HSBC in talks to sell $9 billion Ping stake
HSBC Holdings Plc is in talks to sell its $9 billion stake in Ping Insurance, China’s secondlargest insurer, as the UK bank sheds assets to revive profit growth. Europe’s largest lender by market value “is in discussions which may or may not lead to the sale of the shares,” HSBC said in a statement on Monday. Ping shares fell as much as 3.5 percent in Hong Kong trading, the biggest drop since July 23. HSBC Chief Executive Officer Stuart Gulliver’s attempts to cut costs have been hampered by probes into money laundering and compensation claims, increasing pressure for asset sales. The London-based lender agreed to sell some general insurance units in Asia and Latin America earlier this year. “HSBC can reinvest the proceeds from the share sale in its organic business in China,” said Wilson Li, a Shenzhen-based analyst at Guotai Junan Securities Co. “That would actually generate more benefits than the existing investment in Ping An.”

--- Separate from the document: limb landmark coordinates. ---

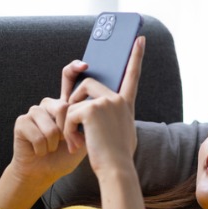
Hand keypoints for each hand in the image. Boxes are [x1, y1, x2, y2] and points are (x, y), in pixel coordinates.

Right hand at [8, 96, 86, 188]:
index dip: (75, 130)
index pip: (74, 107)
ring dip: (52, 145)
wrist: (42, 173)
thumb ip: (87, 127)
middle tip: (60, 145)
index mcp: (62, 106)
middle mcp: (47, 105)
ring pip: (51, 129)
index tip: (74, 144)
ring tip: (48, 148)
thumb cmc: (62, 157)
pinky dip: (41, 150)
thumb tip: (86, 115)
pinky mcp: (21, 122)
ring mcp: (33, 112)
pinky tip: (37, 151)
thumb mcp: (81, 143)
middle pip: (62, 109)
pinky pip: (38, 138)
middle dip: (65, 135)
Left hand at [63, 36, 144, 177]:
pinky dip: (67, 130)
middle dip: (74, 100)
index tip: (139, 39)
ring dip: (69, 119)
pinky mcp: (91, 109)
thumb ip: (117, 118)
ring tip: (75, 139)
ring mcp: (105, 102)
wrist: (116, 169)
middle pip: (87, 84)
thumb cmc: (118, 158)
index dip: (136, 56)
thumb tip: (114, 112)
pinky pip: (69, 114)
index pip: (132, 75)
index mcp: (125, 104)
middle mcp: (117, 99)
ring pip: (75, 100)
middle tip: (73, 123)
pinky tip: (76, 144)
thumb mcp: (123, 133)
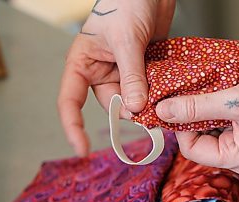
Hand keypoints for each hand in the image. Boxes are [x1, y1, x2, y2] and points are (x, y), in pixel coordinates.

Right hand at [57, 0, 175, 155]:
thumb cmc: (127, 3)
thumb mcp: (127, 40)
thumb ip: (132, 75)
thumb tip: (135, 108)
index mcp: (83, 63)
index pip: (70, 101)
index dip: (73, 127)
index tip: (82, 149)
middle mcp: (101, 71)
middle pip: (110, 103)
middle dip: (128, 110)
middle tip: (148, 109)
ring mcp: (123, 71)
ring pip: (132, 99)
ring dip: (147, 101)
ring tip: (161, 94)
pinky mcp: (144, 70)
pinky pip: (148, 89)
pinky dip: (157, 93)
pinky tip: (168, 91)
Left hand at [156, 58, 238, 174]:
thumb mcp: (234, 101)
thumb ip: (196, 107)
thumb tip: (165, 111)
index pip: (194, 151)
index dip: (181, 128)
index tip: (174, 106)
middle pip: (203, 142)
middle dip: (193, 120)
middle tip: (187, 96)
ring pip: (214, 131)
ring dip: (206, 113)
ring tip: (206, 93)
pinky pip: (227, 125)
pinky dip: (220, 110)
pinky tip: (220, 95)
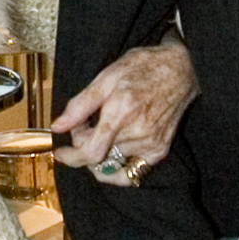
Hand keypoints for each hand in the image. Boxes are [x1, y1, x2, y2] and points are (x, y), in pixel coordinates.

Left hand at [51, 37, 198, 185]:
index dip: (72, 158)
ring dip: (102, 148)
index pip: (91, 152)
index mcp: (121, 112)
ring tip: (105, 125)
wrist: (180, 71)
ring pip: (112, 161)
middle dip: (84, 142)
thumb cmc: (142, 68)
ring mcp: (150, 145)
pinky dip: (118, 163)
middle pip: (98, 156)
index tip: (60, 154)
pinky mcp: (159, 151)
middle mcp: (137, 133)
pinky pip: (132, 171)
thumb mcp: (106, 77)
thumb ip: (80, 105)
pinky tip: (115, 146)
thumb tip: (57, 127)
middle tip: (86, 122)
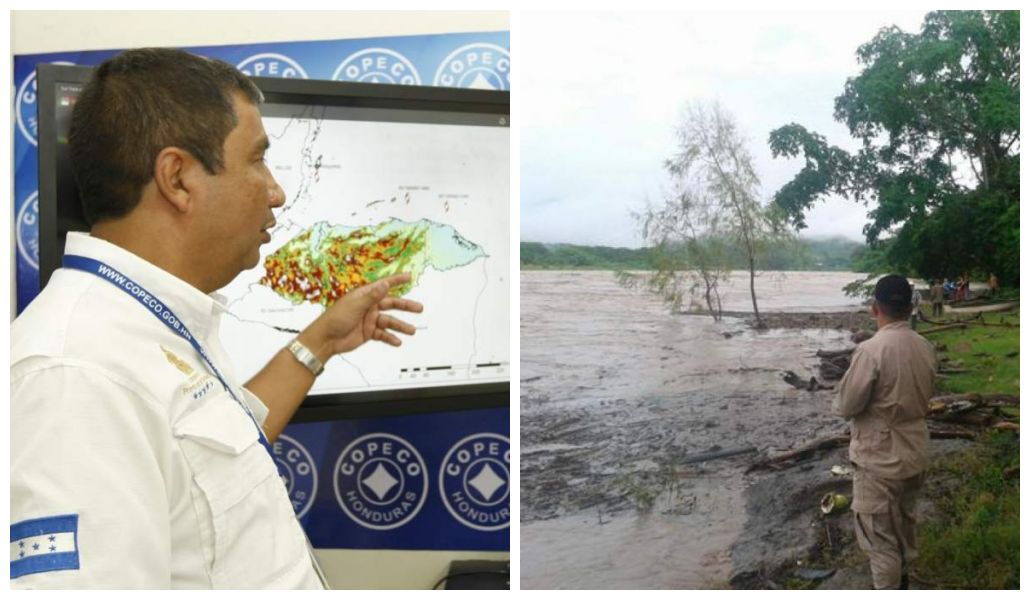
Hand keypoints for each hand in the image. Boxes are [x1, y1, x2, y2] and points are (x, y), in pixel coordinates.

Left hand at [300, 274, 422, 358]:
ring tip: (411, 330)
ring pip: (389, 321)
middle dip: (405, 306)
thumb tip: (385, 284)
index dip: (396, 280)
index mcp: (365, 296)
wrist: (326, 339)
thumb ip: (373, 295)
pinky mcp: (368, 332)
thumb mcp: (356, 305)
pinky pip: (383, 334)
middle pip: (391, 304)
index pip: (384, 286)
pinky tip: (397, 341)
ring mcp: (369, 320)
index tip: (409, 276)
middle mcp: (369, 306)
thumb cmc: (336, 318)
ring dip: (400, 326)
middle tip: (419, 308)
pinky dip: (390, 338)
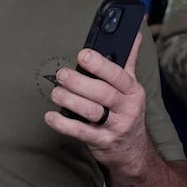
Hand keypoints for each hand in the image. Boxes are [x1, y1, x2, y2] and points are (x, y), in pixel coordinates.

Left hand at [43, 33, 151, 168]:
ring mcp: (115, 127)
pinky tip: (51, 116)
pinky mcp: (102, 142)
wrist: (132, 151)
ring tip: (56, 92)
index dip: (100, 64)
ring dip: (69, 100)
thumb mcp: (132, 87)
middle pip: (102, 93)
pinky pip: (81, 133)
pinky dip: (63, 124)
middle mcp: (126, 108)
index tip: (82, 55)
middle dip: (78, 82)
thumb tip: (136, 34)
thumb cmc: (127, 112)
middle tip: (61, 74)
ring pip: (90, 112)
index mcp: (133, 90)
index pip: (118, 75)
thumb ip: (129, 61)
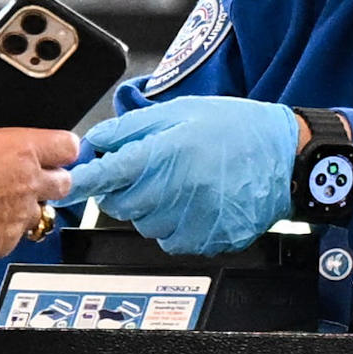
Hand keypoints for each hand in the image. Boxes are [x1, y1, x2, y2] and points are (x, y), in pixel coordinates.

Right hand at [0, 69, 76, 248]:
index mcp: (20, 149)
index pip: (68, 145)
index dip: (62, 146)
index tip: (52, 147)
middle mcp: (28, 183)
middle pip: (64, 182)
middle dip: (51, 179)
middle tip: (27, 175)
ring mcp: (20, 215)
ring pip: (42, 212)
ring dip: (27, 207)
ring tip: (2, 201)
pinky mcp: (6, 242)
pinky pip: (15, 237)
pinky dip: (4, 231)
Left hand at [55, 96, 297, 254]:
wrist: (287, 157)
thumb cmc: (236, 129)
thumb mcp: (180, 112)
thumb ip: (132, 129)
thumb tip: (97, 140)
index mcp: (163, 156)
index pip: (106, 175)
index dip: (82, 181)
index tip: (65, 186)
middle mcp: (175, 191)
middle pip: (121, 206)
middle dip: (126, 190)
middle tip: (151, 171)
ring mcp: (192, 219)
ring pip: (145, 225)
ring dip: (152, 209)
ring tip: (181, 184)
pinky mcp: (208, 239)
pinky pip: (173, 240)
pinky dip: (175, 226)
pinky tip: (196, 203)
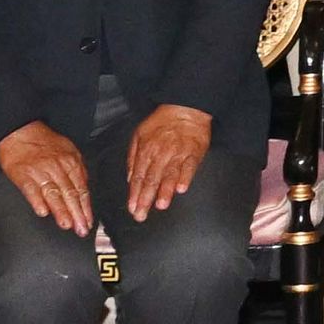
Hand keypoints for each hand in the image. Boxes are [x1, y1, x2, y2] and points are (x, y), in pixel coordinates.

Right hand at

The bank plans to sell all of its 1.23 billion Hong Kong- traded shares in Ping An, which represents about 40 percent of the insurance company’s Hong Kong-traded shares and 15.6 percent of all Ping An stock, the Hong Kong Economic Journal reported, citing people it didn’t identify. Charoen Pokphand Group, controlled by Thai billionaire Dhanin Chearavanont, is interested in buying the stake, according to the HKEJ report. Dhanin’s net worth is estimated at $6.1 billion as of Nov. 16, according to the Billionaires Index. HSBC gained 1.4 percent to 604.3 pence by 8:17 a.m. in London trading.